Report each line of the entries that contains the string "books". Only matches with the same capitalization count.

Stored data entries:

* start *

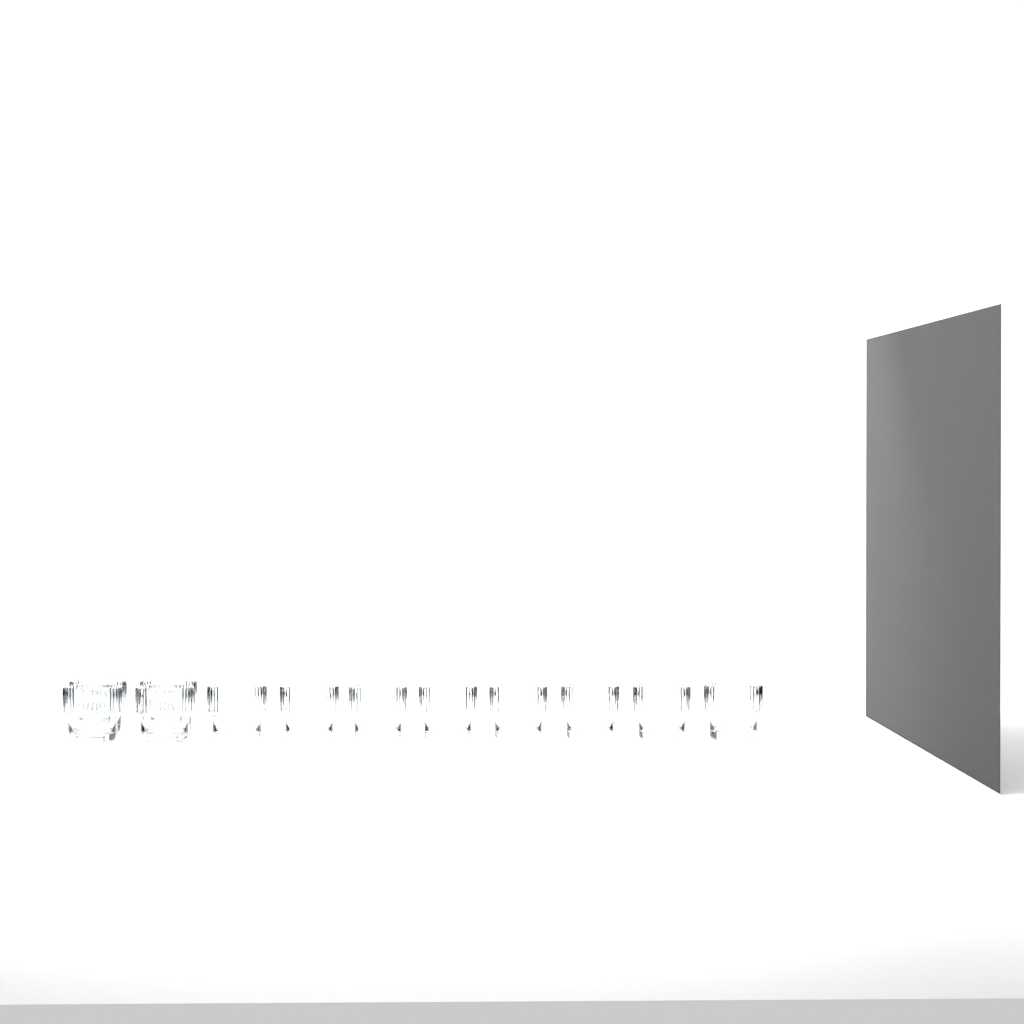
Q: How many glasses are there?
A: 12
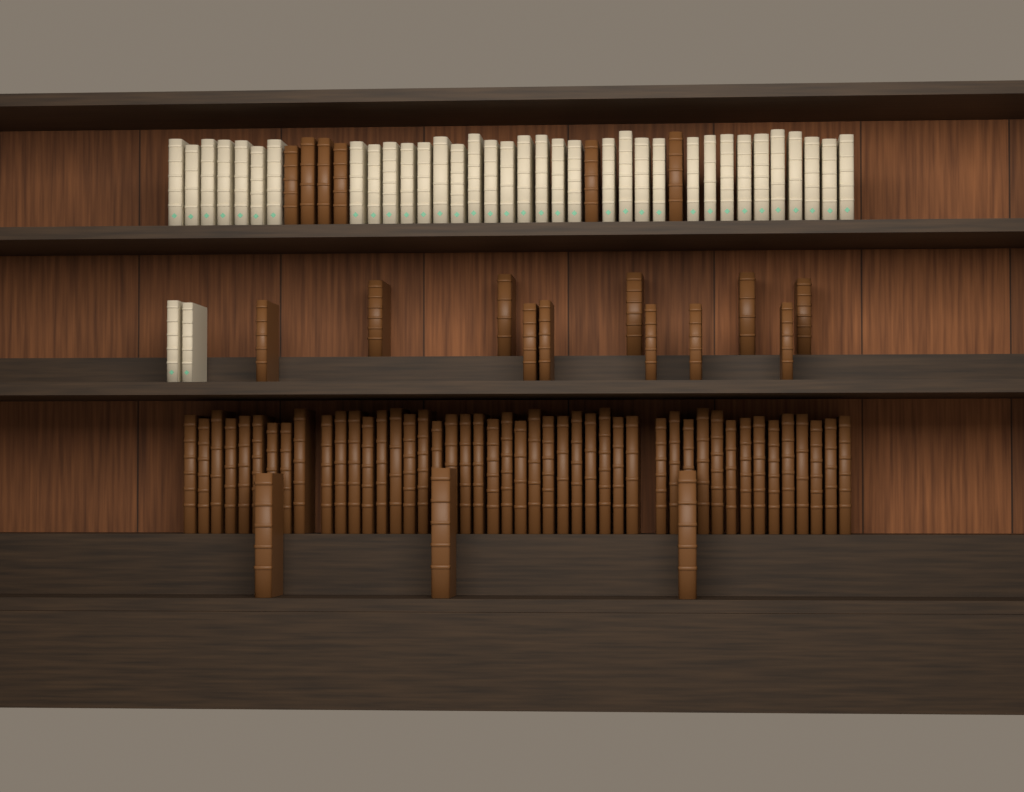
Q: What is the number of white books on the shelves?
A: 37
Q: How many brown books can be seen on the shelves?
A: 66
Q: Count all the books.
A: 103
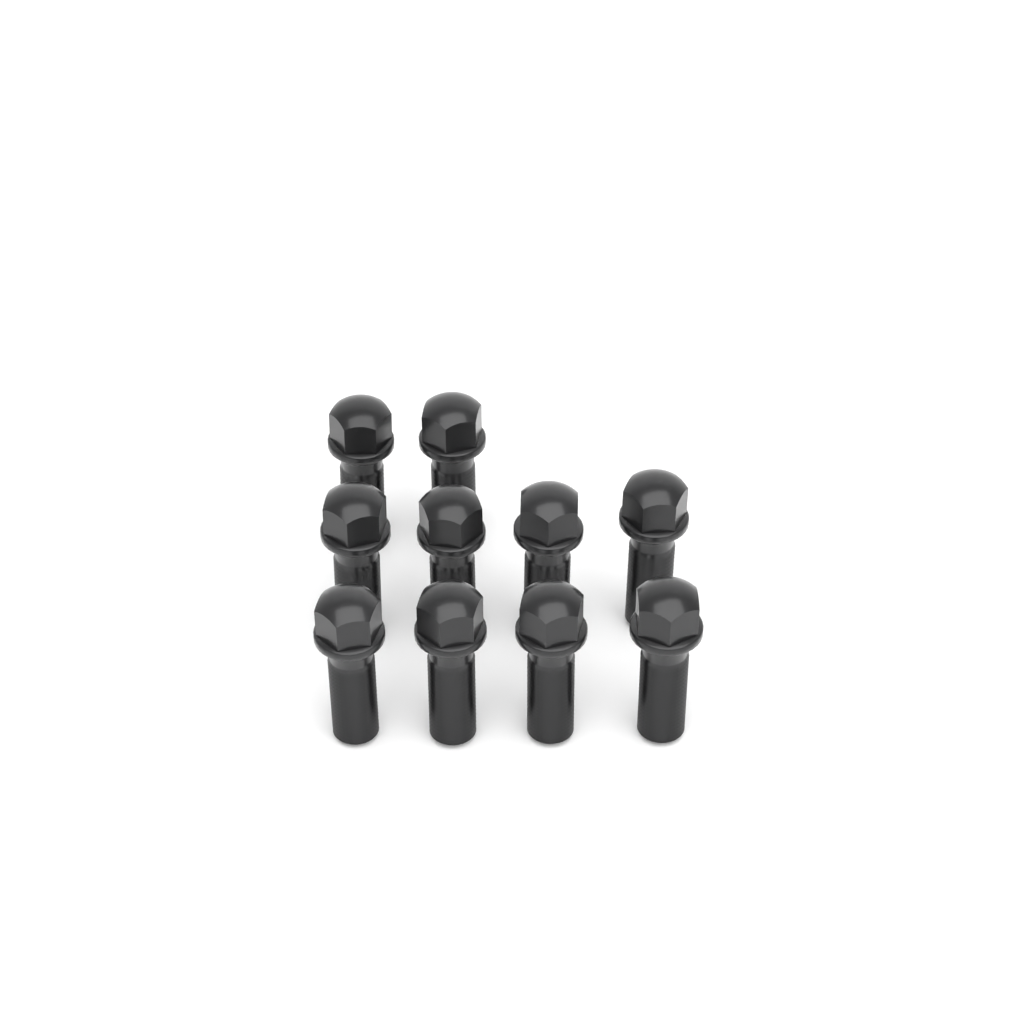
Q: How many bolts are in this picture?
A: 10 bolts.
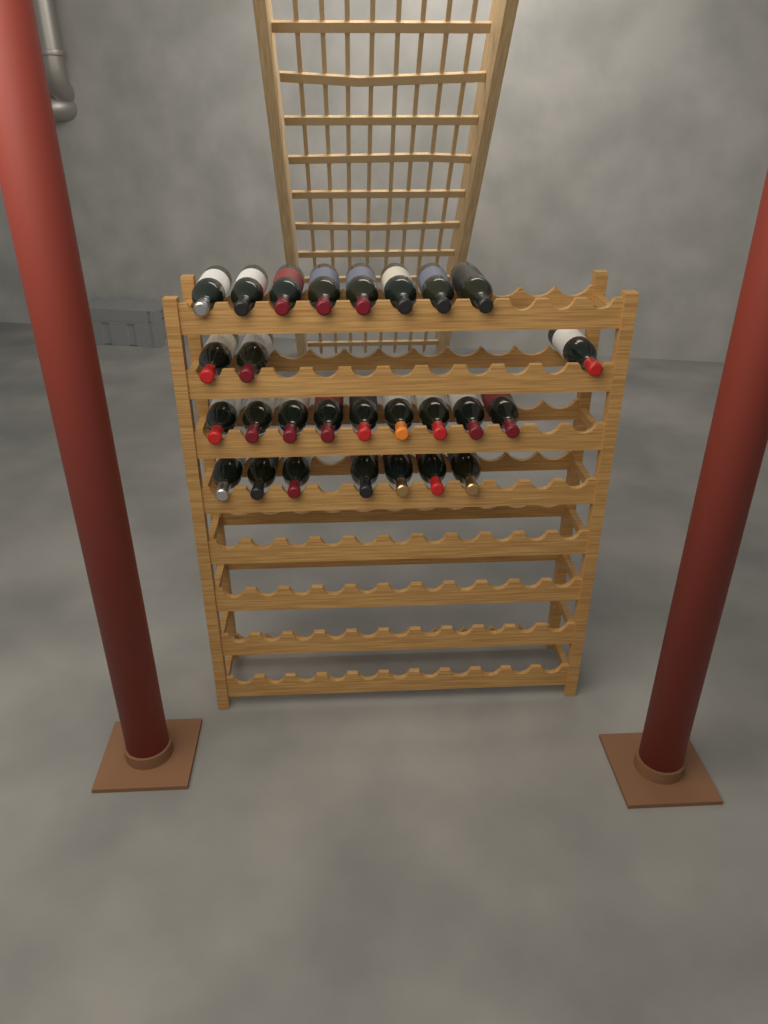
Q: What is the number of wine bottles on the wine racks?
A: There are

* end *

(Written solution):
Q: What is the number of white books on the shelves?
Q: How many brown books can be seen on the shelves?
Q: Count all the books.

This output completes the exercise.